By: The ETF Professor, Benzinga Staff Writer
The $28 billion purchase of ketchup king H.J. Heinz (HNZ) by Warren Buffett's Berkshire Hathaway (BRK.A)(BRK.B) and Brazilian financier Jorge Paulo Lemann has had a predictable result. Traders and investors want to know who is next - what company will be Buffett's next elephant?
Buffett has an enviable problem: Berkshire's cash hoard. Even after committing $12.1 billion for Heinz, Berkshire still has $15 billion left to go shopping with, and that number grows by the month, according to Bloomberg.
By his own admission, Buffett's thirst for big deals, or "elephants" as he calls them, is not quenched. That likely means traders and investors are already trying to figure out what company could be next on Berkshire's shopping list.
Following the Heinz deal, another ETF has jumped to the forefront of the Berkshire deal speculation conversation. That ETF is the PowerShares Dynamic Food & Beverage Portfolio (PBJ). Shares of PBJ, which is home to almost $111 million in assets under management, have jumped 2.2 percent in the past week and are now trading at an all-time high.
The ETF's recent bullishness is due in large part to the Heinz deal because that stock is is PBJ's largest holding, accounting for 5.7 percent of the fund's weight. To be fair, some of PBJ's recent upside has come by way of Constellation Brands (STZ), another top-10 holding in the ETF, making a deal with AnheuserBusch InBev (BUD) that gives the former rights to sell Corona and other Grupo Modelo beer labels in the U.S.

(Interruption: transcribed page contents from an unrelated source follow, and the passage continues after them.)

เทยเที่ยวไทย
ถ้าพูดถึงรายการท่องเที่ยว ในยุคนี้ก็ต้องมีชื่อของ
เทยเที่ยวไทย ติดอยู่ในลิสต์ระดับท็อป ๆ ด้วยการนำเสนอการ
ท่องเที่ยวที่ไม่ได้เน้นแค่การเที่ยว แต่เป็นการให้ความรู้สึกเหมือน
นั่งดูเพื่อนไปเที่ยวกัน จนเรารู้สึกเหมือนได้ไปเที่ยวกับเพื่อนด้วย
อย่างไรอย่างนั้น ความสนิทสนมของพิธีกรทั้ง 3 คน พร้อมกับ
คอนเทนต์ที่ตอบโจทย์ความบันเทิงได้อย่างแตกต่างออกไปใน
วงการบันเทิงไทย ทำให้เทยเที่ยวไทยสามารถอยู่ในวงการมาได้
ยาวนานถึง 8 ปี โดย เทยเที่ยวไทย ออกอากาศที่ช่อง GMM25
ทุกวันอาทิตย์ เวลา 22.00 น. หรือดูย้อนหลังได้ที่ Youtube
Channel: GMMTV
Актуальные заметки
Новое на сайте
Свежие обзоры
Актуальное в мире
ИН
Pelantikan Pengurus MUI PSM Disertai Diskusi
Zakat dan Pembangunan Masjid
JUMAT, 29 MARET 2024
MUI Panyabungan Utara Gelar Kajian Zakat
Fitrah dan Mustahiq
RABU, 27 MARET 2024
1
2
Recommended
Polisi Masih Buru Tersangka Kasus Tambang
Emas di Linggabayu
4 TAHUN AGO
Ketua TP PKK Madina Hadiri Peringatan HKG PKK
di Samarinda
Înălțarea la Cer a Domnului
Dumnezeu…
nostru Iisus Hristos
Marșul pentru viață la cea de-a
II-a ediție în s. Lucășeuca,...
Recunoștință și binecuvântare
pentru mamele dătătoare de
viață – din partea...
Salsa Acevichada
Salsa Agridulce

Still, near-term ebullience pertaining to PBJ is likely to be fueled by speculation that the ETF is home to another Buffett acquisition candidate. Including Heinz, PBJ is home to 30 stocks. Of the remaining 29 stocks, eliminating unlikely Berkshire targets is not difficult.
PepsiCo (PEP) is too big and Berkshire already owns a massive equity position in Coca-Cola (KO). Likewise, Berkshire already owns a position in Kraft (KRFT) and Buffett previously voiced displeasure with that company's management team regarding the Cadbury acquisition. Monsanto (MON), PBJ's second-largest holding, would probably require a price tag north of $60 billion, more than Buffet might be willing to spend.
Additionally, several other PBJ constituents, including the ETF's three discretionary names, really do not fit the bill as Buffett stocks, either for equity ownership or outright purchase. Add those three to Heinz, Kraft, Monsanto and Pepsi, subtract from 30 and there are still 23 PBJ holdings from which Buffett could pick.
At least two remaining PBJ holdings could be deemed "legitimate" Buffet targets and two others would not be stretches.
The legitimate contenders are General Mills (GIS) and Hershey (HSY). Shares of Cheerios maker General Mills have surged almost six percent in the past week, an uncommon move for a stock with a beta of just 0.16 against the S&P 500, on speculation the food giant could be attractive to Buffett.
Bloomberg reported as much, noting acquiring Minnesota-based General Mills would be on par with the deal for railroad operator as Berkshire's biggest purchase.
Hershey makes sense as well. Berkshire already owns See's Candies and in 2008, Buffett's firm partnered with Mars on a $23 billion deal for gum maker Wm Wrigley Jr. The issue with Hershey is whether or not the Hershey Trust, which controls the majority of voting shares, would be willing to sell anyone, even Buffett.
In addition to General Mills and Hershey, Kellogg (K) and J.M. Smucker (SJM) offer the types of brands and operate in the prosaic businesses that are often attractive to Buffett. However, it must be noted Kellogg and Smucker would be the two PBJ holdings that fall into the "stretch" category of possible Berkshire buys. Combined, those stocks represent about 7.6 percent of the ETF's weight.
More importantly, Hershey and General Mills are PBJ's third- and fourth-largest holdings, respectively, combing for 10.1 percent of the ETF's weight. That says as long as Berkshire deal-making rumors remain prevalent in the marketplace, PBJ could keep moving higher.